Connecting the Dot(s)
From Plane Geometry, we learn that the shortest distance between two points is a straight line. This refers to two-dimensional space. Assuming that one could travel on Earth in a straight line, the shortest distance would be an Arc, due to Earth’s curvature, although calculating the degree over short distances would be difficult.
Another theorem teaches that if you increase the number of sides of any polygon infinitely, beginning with a triangle, it will approach a circle and what appears as a straight line between dots will decrease in size, eventually becoming part of the arc. That’s assuming it is being viewed from a centrally located bird’s eye view. Moving to the side, dots can be laid on different levels of a spiral, although appearing all on one level – from the previous perspective, the circle.

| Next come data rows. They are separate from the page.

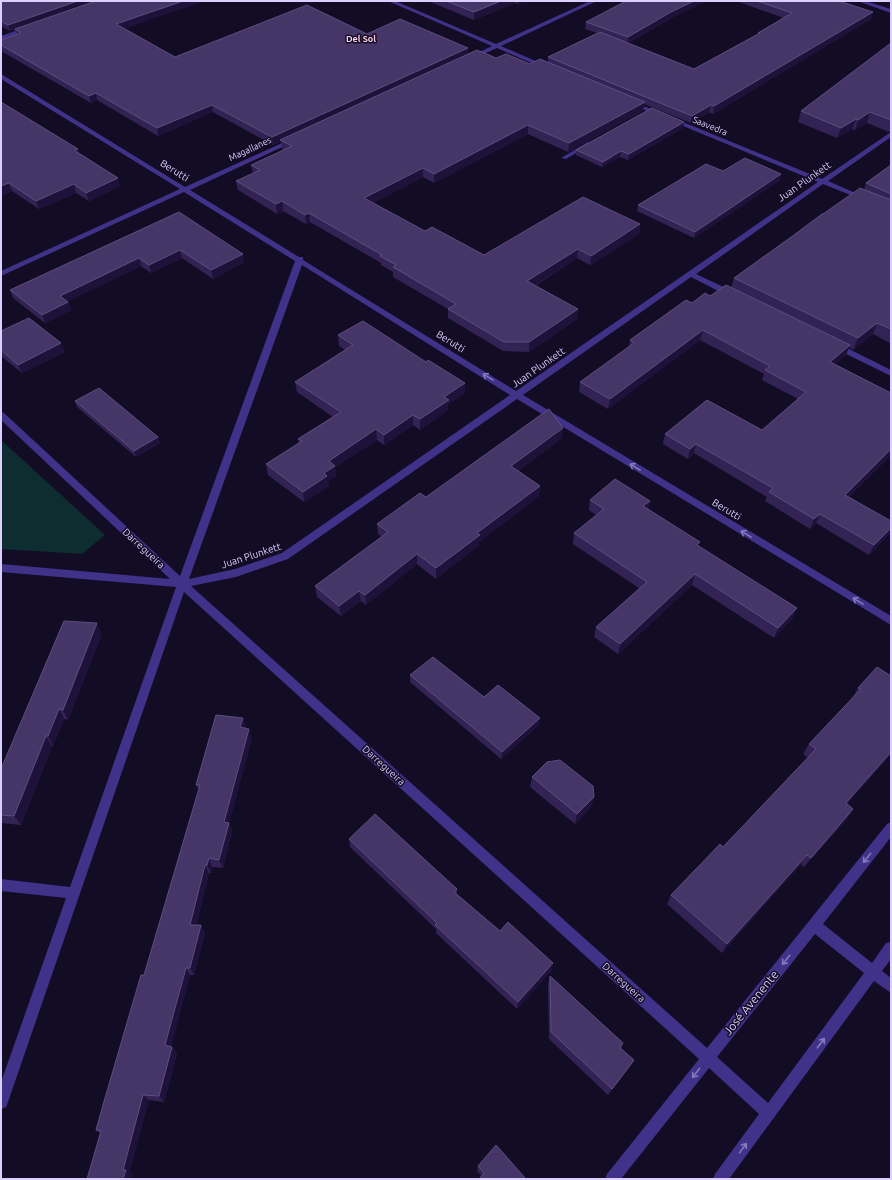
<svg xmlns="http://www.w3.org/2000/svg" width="892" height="1180" font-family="Ubuntu,sans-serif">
  <rect width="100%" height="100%" fill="#130c25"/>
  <path fill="#0e2d30" d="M 1,440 L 105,535 L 82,554 L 1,549 Z"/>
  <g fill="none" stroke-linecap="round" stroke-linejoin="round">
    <path fill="#403189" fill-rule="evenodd" d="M 588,142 L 590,143 L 590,145 L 566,159 L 561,158 Z"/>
    <g fill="#403189" fill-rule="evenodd">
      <path d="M 388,1 L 395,1 L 496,44 L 590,1 L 597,1 L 501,46 L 547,66 L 548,67 L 545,69 L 497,48 L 473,59 L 469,59 L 469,57 L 492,46 Z"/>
      <path d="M 857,1 L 865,1 L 891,9 L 891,13 Z"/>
      <path d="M 29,26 L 31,27 L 31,29 L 1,40 L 1,36 Z"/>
      <path d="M 1,74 L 185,187 L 291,139 L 295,139 L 295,141 L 190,190 L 299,257 L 303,257 L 303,260 L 516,391 L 818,182 L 630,104 L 630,102 L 634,102 L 822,179 L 891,132 L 891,137 L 828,181 L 867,198 L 867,200 L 863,200 L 823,184 L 696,274 L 734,292 L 734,296 L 728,296 L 691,277 L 523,395 L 891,616 L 891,625 L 517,399 L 288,559 L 236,577 L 191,586 L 707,1048 L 887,824 L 891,822 L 891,837 L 823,924 L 872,963 L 886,943 L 891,942 L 891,959 L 882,971 L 891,978 L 891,993 L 874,981 L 729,1179 L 713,1179 L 715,1174 L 759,1114 L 709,1068 L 621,1179 L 605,1179 L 607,1174 L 699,1059 L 184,592 L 8,1102 L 6,1107 L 1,1109 L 1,1082 L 66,898 L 1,891 L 1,879 L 70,887 L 176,587 L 1,572 L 1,564 L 170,579 L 1,420 L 1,412 L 4,413 L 180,576 L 295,261 L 184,192 L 1,276 L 1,271 L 180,189 L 1,79 ZM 302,265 L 510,395 L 282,553 L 235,569 L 189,579 ZM 815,934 L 864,973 L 768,1103 L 717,1057 Z"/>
      <path d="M 835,342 L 891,370 L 891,376 L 832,347 L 832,343 Z"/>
    </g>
  </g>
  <g fill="#332355">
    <path d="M 1,1 L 204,1 L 124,28 L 175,57 L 367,34 L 468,54 L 496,58 L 530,64 L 548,62 L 548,57 L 597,33 L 585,29 L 586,22 L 670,19 L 628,43 L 694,69 L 758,34 L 758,33 L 784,18 L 736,1 L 839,1 L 873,12 L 871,19 L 713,114 L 709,112 L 691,123 L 644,104 L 643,111 L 568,152 L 528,134 L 434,183 L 423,177 L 373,203 L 425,231 L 484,255 L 640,224 L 639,234 L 590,265 L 577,258 L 535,286 L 577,319 L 529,352 L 503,351 L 448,318 L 448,309 L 393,277 L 393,272 L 381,265 L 381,263 L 310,222 L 306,224 L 283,211 L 277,214 L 238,190 L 236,181 L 253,173 L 251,165 L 284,150 L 282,149 L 281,141 L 273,145 L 213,112 L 158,136 L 97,100 L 91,103 L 1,51 L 1,40 L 17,34 L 15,30 L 10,31 L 1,26 Z"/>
    <path d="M 428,1 L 526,1 L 518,4 L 515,3 L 474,20 Z"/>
    <path d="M 891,43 L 891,131 L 889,132 L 867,123 L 855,130 L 852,129 L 837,138 L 798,122 L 801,111 Z"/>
    <path d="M 1,102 L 78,149 L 79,154 L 120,186 L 89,201 L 76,193 L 39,209 L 12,191 L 1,196 Z"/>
    <path d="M 683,128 L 628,160 L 620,157 L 602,167 L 576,155 L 576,150 Z"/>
    <path d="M 891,161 L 891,342 L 890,343 L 873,334 L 853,350 L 849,347 L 846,355 L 835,364 L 891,393 L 891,455 L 848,497 L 891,521 L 891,531 L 890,533 L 869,555 L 816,523 L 810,529 L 765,501 L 767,497 L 694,453 L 688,459 L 663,444 L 665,434 L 762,430 L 798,399 L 762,380 L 764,374 L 700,340 L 608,409 L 579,392 L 580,382 L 629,347 L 630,340 L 692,303 L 731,288 L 734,278 L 823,214 L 864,190 L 866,183 L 889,166 Z"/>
    <path d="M 723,171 L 781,174 L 780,180 L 694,238 L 637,211 L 638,205 Z"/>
    <path d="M 179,212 L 244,262 L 213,279 L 182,258 L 151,273 L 141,266 L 68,301 L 71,310 L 45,323 L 13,298 L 10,290 Z"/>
    <path d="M 1,331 L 65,352 L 22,373 L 1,356 Z"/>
    <path d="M 338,335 L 426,362 L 465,383 L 465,393 L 448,404 L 448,410 L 420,430 L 413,425 L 384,445 L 377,440 L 335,467 L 336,476 L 328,481 L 329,486 L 304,502 L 268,475 L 266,464 L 299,443 L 298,439 L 333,417 L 297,392 L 295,382 L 345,350 L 339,346 Z"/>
    <path d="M 75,401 L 158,437 L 160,443 L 136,457 L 77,407 Z"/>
    <path d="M 562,438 L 518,471 L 540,486 L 539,496 L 479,542 L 479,545 L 436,579 L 417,564 L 366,605 L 361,601 L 341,616 L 317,597 L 315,586 L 382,537 L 378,534 L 377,524 L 426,497 Z"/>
    <path d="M 590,500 L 650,501 L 648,509 L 699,547 L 797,608 L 792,619 L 774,638 L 692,585 L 618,654 L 594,637 L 596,627 L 639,588 L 573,544 L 574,533 L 596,515 L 589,510 Z"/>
    <path d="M 102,634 L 68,720 L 64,719 L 53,746 L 52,746 L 21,825 L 1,823 L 1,769 Z"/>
    <path d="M 877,667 L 847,804 L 853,809 L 847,819 L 804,867 L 801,864 L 722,953 L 667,904 L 671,895 L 723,847 L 808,758 L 803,754 L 809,744 L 852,699 L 858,688 Z"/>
    <path d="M 410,675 L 484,697 L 539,725 L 501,759 L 410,682 Z"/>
    <path d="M 243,718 L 246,728 L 252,738 L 229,823 L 232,831 L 223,868 L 212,867 L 211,873 L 209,873 L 196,925 L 205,933 L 194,975 L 190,975 L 171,1046 L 177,1053 L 164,1102 L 149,1100 L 129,1173 L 132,1174 L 130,1179 L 100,1133 L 96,1130 L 144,975 L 199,791 L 196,785 Z"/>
    <path d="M 532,777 L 594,797 L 591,807 L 575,824 L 530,787 Z"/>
    <path d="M 349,839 L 457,889 L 457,894 L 500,931 L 552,970 L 517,1009 L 436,933 L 436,929 L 350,847 Z"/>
    <path d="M 550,976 L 623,1043 L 621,1048 L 634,1060 L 630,1067 L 608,1095 L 549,1039 L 548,984 Z"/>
    <path d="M 478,1166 L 526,1179 L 482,1176 L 477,1171 Z"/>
  </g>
  <g fill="#1e123a">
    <path d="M 78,1 L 99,1 L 10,31 L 8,25 Z"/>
    <path d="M 183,1 L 204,1 L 118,31 L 116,24 Z"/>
    <path d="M 501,1 L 515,1 L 515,3 L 474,20 L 474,12 Z"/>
    <path d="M 518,1 L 526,1 L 518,4 Z"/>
    <path d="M 694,1 L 707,1 L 670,19 L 627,43 L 628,37 L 671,12 Z"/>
    <path d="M 873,12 L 871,19 L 713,114 L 714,106 Z"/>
    <path d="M 468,48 L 468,55 L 280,140 L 281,141 L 273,145 L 272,137 Z"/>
    <path d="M 96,93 L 97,100 L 91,103 L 89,96 Z"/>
    <path d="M 645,102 L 643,111 L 568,152 L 569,143 Z"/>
    <path d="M 212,105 L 213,112 L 158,136 L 157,128 Z"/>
    <path d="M 711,105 L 709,112 L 691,123 L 692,116 Z"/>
    <path d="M 870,112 L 867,123 L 855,130 L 858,120 Z"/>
    <path d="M 856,119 L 852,129 L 837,138 L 841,128 Z"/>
    <path d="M 684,122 L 683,128 L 628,160 L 629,154 Z"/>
    <path d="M 528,125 L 528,134 L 434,183 L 434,174 Z"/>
    <path d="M 78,149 L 80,157 L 74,150 Z"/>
    <path d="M 621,151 L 620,157 L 602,167 L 603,162 Z"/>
    <path d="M 423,168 L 423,177 L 365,207 L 364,198 Z"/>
    <path d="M 781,174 L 780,180 L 694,238 L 695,232 Z"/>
    <path d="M 118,178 L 120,186 L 89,201 L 86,193 Z"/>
    <path d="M 9,183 L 12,191 L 1,196 L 1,186 Z"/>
    <path d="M 74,184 L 76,193 L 39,209 L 36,201 Z"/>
    <path d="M 282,201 L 283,211 L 277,214 L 276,204 Z"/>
    <path d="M 309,213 L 310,222 L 306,224 L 305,215 Z"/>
    <path d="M 640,224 L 639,234 L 590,265 L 591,256 Z"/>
    <path d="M 578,249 L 577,258 L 526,291 L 527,281 Z"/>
    <path d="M 180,250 L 182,258 L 151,273 L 149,265 Z"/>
    <path d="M 243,254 L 244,262 L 213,279 L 211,270 Z"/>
    <path d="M 139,258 L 141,266 L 63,304 L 60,296 Z"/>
    <path d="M 68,302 L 71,310 L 45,323 L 42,315 Z"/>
    <path d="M 578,309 L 577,319 L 529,352 L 529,342 Z"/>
    <path d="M 877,323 L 873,334 L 853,350 L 858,338 Z"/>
    <path d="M 703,330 L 700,340 L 608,409 L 610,399 Z"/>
    <path d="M 61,343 L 65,352 L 22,373 L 18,365 Z"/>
    <path d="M 850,345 L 846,355 L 826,372 L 830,362 Z"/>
    <path d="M 465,383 L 465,393 L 448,404 L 448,410 L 420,430 L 420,419 L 444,397 Z"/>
    <path d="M 413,415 L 413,425 L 384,445 L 384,435 Z"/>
    <path d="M 563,428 L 562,438 L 510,477 L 511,466 Z"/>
    <path d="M 376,429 L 377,440 L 335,467 L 336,476 L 328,481 L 329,486 L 304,502 L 303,492 L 324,473 L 329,461 Z"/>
    <path d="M 158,437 L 160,443 L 136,457 L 134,451 Z"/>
    <path d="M 696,444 L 694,453 L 688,459 L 690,449 Z"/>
    <path d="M 891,449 L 891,455 L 840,504 L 845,495 Z"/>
    <path d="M 540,486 L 539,496 L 479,542 L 479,545 L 436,579 L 436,568 L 477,533 Z"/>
    <path d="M 650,501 L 647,511 L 643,506 Z"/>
    <path d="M 820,514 L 816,523 L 810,529 L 814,519 Z"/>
    <path d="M 891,528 L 891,531 L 890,533 L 869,555 L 874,545 Z"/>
    <path d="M 417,554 L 417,564 L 366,605 L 365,595 Z"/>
    <path d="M 695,574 L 692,585 L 618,654 L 620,644 Z"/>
    <path d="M 359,591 L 361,601 L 341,616 L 339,606 Z"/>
    <path d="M 797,608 L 792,619 L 774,638 L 778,628 Z"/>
    <path d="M 97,623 L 102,634 L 68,720 L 63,710 Z"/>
    <path d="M 59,709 L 64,719 L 53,746 L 48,736 Z"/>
    <path d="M 243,718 L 246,728 L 243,737 L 240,727 Z"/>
    <path d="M 540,718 L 539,725 L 501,759 L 502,752 Z"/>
    <path d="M 249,729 L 252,738 L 229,823 L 232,831 L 223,868 L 219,860 L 224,822 Z"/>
    <path d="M 46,736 L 52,746 L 21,825 L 14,816 Z"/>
    <path d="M 891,752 L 891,755 L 839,813 L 846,803 Z"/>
    <path d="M 594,797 L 591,807 L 575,824 L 577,814 Z"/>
    <path d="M 853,809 L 847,819 L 804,867 L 811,858 Z"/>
    <path d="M 807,855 L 801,864 L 722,953 L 727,944 Z"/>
    <path d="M 209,858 L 212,867 L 211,873 L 207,865 Z"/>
    <path d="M 205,865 L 209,873 L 194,932 L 190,925 Z"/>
    <path d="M 201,925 L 205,933 L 194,975 L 190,968 Z"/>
    <path d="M 553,963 L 552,970 L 517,1009 L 518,1002 Z"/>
    <path d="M 186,968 L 190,975 L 170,1052 L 165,1045 Z"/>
    <path d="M 172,1047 L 177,1053 L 164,1102 L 159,1096 Z"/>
    <path d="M 634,1060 L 630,1067 L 608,1095 L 612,1089 Z"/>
    <path d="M 143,1095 L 149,1100 L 129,1173 L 132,1174 L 130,1179 L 123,1179 L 123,1170 Z"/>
  </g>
  <g fill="#453667" stroke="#5c4e7f">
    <path d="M 1,1 L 78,1 L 8,25 L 1,21 Z"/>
    <path d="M 96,1 L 183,1 L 116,24 L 175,57 L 307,5 L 367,34 L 400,19 L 468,48 L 272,137 L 212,105 L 157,128 L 96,93 L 89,96 L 1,45 L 1,40 L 21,33 L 15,29 Z"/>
    <path d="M 446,1 L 501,1 L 474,12 Z"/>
    <path d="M 626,1 L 694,1 L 671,12 L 628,37 L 586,22 Z"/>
    <path d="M 757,1 L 839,1 L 873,12 L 714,106 L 711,105 L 692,116 L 548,57 L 600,32 L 694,69 L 760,33 L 758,33 L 792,13 Z"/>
    <path d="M 891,43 L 891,120 L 870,112 L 858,120 L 856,119 L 841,128 L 801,111 Z"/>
    <path d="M 477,50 L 496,58 L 506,54 L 530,64 L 540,59 L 645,102 L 569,143 L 528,125 L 434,174 L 423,168 L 364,198 L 425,231 L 432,227 L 484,255 L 583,197 L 640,224 L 591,256 L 578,249 L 527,281 L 578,309 L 529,342 L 504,342 L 448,309 L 456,304 L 393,267 L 396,265 L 380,256 L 382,255 L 309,213 L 305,215 L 282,201 L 276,204 L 236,181 L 260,170 L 251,165 L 292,146 L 280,140 Z"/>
    <path d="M 1,102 L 78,149 L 74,150 L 118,178 L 86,193 L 74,184 L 36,201 L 9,183 L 1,186 Z"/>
    <path d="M 652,108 L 684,122 L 629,154 L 621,151 L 603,162 L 576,150 Z"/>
    <path d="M 745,158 L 781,174 L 695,232 L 638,205 L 706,164 L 723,171 Z"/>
    <path d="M 891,165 L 891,194 L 866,183 Z"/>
    <path d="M 860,188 L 891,200 L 891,329 L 877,323 L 858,338 L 734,278 L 794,235 L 822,214 L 823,214 Z"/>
    <path d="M 179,212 L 243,254 L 211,270 L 180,250 L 149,265 L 139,258 L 60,296 L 68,302 L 42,315 L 10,290 Z"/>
    <path d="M 726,285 L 850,345 L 830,362 L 891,393 L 891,449 L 845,495 L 891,521 L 891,528 L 874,545 L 820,514 L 814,519 L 769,492 L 773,488 L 696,444 L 690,449 L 665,434 L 707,400 L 762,430 L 806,392 L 765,370 L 770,366 L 703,330 L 610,399 L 580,382 L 634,343 L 630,340 L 686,300 L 692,303 L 705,293 L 710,296 Z"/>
    <path d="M 29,318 L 61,343 L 18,365 L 1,350 L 1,331 Z"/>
    <path d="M 363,321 L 426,362 L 428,360 L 465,383 L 444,397 L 449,400 L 420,419 L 413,415 L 384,435 L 376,429 L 329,461 L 335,466 L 324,473 L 327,476 L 303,492 L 266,464 L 302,441 L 298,439 L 341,412 L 295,382 L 353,345 L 338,335 Z"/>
    <path d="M 99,388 L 158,437 L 134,451 L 75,401 Z"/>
    <path d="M 549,409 L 563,428 L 511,466 L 540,486 L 477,533 L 480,535 L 436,568 L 417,554 L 365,595 L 359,591 L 339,606 L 315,586 L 388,532 L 377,524 L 420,493 L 426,497 Z"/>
    <path d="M 615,479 L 650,501 L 643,506 L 700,542 L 697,545 L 797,608 L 778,628 L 695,574 L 620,644 L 596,627 L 647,582 L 574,533 L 604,509 L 590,500 Z"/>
    <path d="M 64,621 L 97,623 L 63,710 L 59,709 L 48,736 L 46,736 L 14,816 L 1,815 L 1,769 Z"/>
    <path d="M 433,657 L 484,697 L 498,685 L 540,718 L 502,752 L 410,675 Z"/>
    <path d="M 877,667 L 891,676 L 891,752 L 846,803 L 853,809 L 811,858 L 807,855 L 727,944 L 671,895 L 720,844 L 723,847 L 816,749 L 809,744 L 861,689 L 858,688 Z"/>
    <path d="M 216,715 L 243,718 L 240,727 L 249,729 L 224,822 L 229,823 L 219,860 L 209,858 L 207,865 L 205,865 L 190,925 L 201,925 L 190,968 L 186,968 L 165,1045 L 172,1047 L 159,1096 L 143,1095 L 123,1170 L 126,1170 L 123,1179 L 87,1179 L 101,1131 L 96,1130 L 105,1098 L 141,975 L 144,975 L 200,785 L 196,785 Z"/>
    <path d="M 560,760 L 593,786 L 594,797 L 577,814 L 532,777 L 547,762 Z"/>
    <path d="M 375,814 L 457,889 L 454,892 L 500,931 L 508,922 L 553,963 L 518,1002 L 435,925 L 437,923 L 349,839 Z"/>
    <path d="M 550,976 L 623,1043 L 620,1048 L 634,1060 L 612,1089 L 551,1032 Z"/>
    <path d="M 496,1145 L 526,1179 L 479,1179 L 484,1173 L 478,1166 Z"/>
  </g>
  <defs><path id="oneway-shaft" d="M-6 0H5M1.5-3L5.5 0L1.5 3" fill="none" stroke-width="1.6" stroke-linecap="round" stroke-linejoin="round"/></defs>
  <g stroke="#8679be">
    <use href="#oneway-shaft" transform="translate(488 377) rotate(-148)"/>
    <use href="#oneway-shaft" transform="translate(635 467) rotate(-149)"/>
    <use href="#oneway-shaft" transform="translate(746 534) rotate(-149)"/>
    <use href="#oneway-shaft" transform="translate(858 601) rotate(-149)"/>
    <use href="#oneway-shaft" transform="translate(867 858) rotate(128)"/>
    <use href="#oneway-shaft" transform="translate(786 960) rotate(129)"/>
    <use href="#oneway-shaft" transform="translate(821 1043) rotate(-53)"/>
    <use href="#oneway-shaft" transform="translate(696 1073) rotate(128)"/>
    <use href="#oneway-shaft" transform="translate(743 1148) rotate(-54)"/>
  </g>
  <g text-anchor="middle" stroke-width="3" stroke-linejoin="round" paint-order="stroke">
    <g font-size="9" font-weight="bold" fill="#ffd2e9" stroke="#130c25">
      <text x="361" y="42">Del Sol</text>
    </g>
    <g font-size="9" fill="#dbd0ff" stroke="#130c25">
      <text transform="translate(710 126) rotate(22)" y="3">Saavedra</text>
      <text transform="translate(250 149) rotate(-25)" y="3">Magallanes</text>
    </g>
    <g font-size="10" fill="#dbd0ff" stroke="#130c25">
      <text transform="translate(175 170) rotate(32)" y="4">Berutti</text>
      <text transform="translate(804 181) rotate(-35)" y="4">Juan Plunkett</text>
      <text transform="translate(451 341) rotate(32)" y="4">Berutti</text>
      <text transform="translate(538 367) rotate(-35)" y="4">Juan Plunkett</text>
      <text transform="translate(727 509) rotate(31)" y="4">Berutti</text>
      <text transform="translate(144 548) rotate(43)" y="4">Darregueira</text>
      <text transform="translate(251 555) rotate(-18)" y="4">Juan Plunkett</text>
      <text transform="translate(384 765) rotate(42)" y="4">Darregueira</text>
      <text transform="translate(624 982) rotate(42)" y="4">Darregueira</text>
    </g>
    <g font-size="12" fill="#dbd0ff" stroke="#130c25">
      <text transform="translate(751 1003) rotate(-51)" y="4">José Avenente</text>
    </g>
  </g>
  <rect width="892" height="1180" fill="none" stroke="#dbd0ff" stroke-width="4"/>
</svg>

The spiral itself could be moving in two directions, outward, getting larger, while it’s distant parts increasingly assume the appearance of a dots. As it rotates around its center, dots moving in either direction, the basic nature of its curvature remains constant, and what appears as a spiral takes on the form of a cylinder, assuming we could view it externally and move along its edge infinitely.
If we are a dot on the spiral, its infinite points connected with each other, we become part of Dot. Now imagine that the spiral of which we are just one dot, is another dot on the curve of a much larger spiral that we cannot see because of its immense size… Everything then merges into Dot!
Doesn’t Dot makes sense?